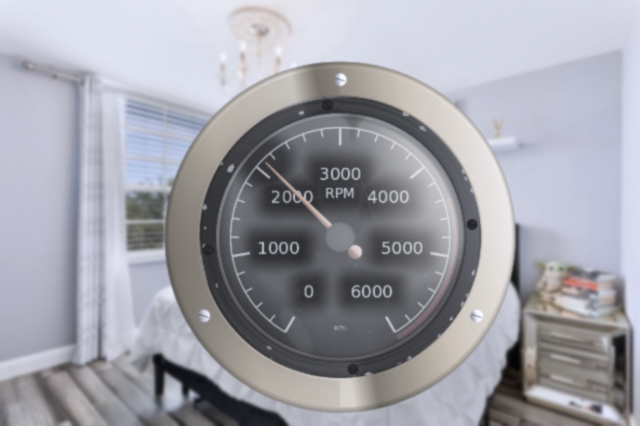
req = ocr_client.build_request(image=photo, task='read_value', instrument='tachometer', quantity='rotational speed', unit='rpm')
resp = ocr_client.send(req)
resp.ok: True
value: 2100 rpm
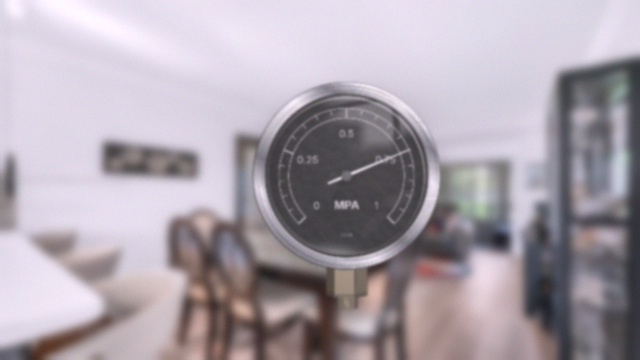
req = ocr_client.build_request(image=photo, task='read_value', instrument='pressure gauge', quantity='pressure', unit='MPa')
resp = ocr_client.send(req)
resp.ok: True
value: 0.75 MPa
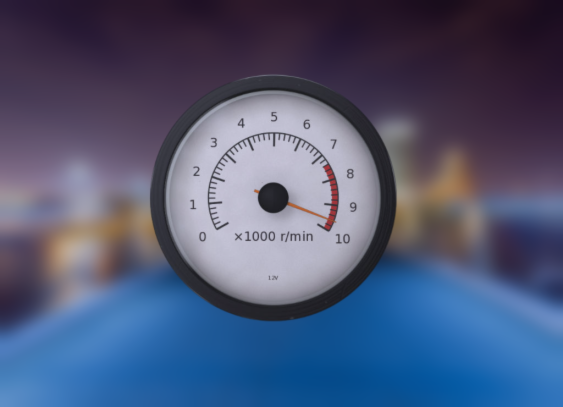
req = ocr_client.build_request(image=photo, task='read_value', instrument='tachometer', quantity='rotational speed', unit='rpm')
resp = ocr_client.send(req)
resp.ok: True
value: 9600 rpm
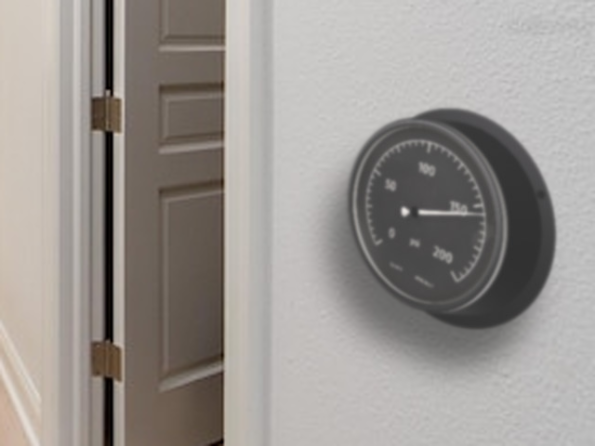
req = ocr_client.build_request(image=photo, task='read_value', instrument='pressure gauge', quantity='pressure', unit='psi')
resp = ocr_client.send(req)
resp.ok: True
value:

# # # # # # #

What this task involves: Put every line of the material above into a Markdown table with the columns Row and Line, numbering the rows in order and skipping any blank lines. Leave the pictures out of the table.

Response to this task:
| Row | Line |
|---|---|
| 1 | req = ocr_client.build_request(image=photo, task='read_value', instrument='tachometer', quantity='rotational speed', unit='rpm') |
| 2 | resp = ocr_client.send(req) |
| 3 | resp.ok: True |
| 4 | value: 2100 rpm |
| 5 | req = ocr_client.build_request(image=photo, task='read_value', instrument='pressure gauge', quantity='pressure', unit='MPa') |
| 6 | resp = ocr_client.send(req) |
| 7 | resp.ok: True |
| 8 | value: 0.75 MPa |
| 9 | req = ocr_client.build_request(image=photo, task='read_value', instrument='tachometer', quantity='rotational speed', unit='rpm') |
| 10 | resp = ocr_client.send(req) |
| 11 | resp.ok: True |
| 12 | value: 9600 rpm |
| 13 | req = ocr_client.build_request(image=photo, task='read_value', instrument='pressure gauge', quantity='pressure', unit='psi') |
| 14 | resp = ocr_client.send(req) |
| 15 | resp.ok: True |
| 16 | value: |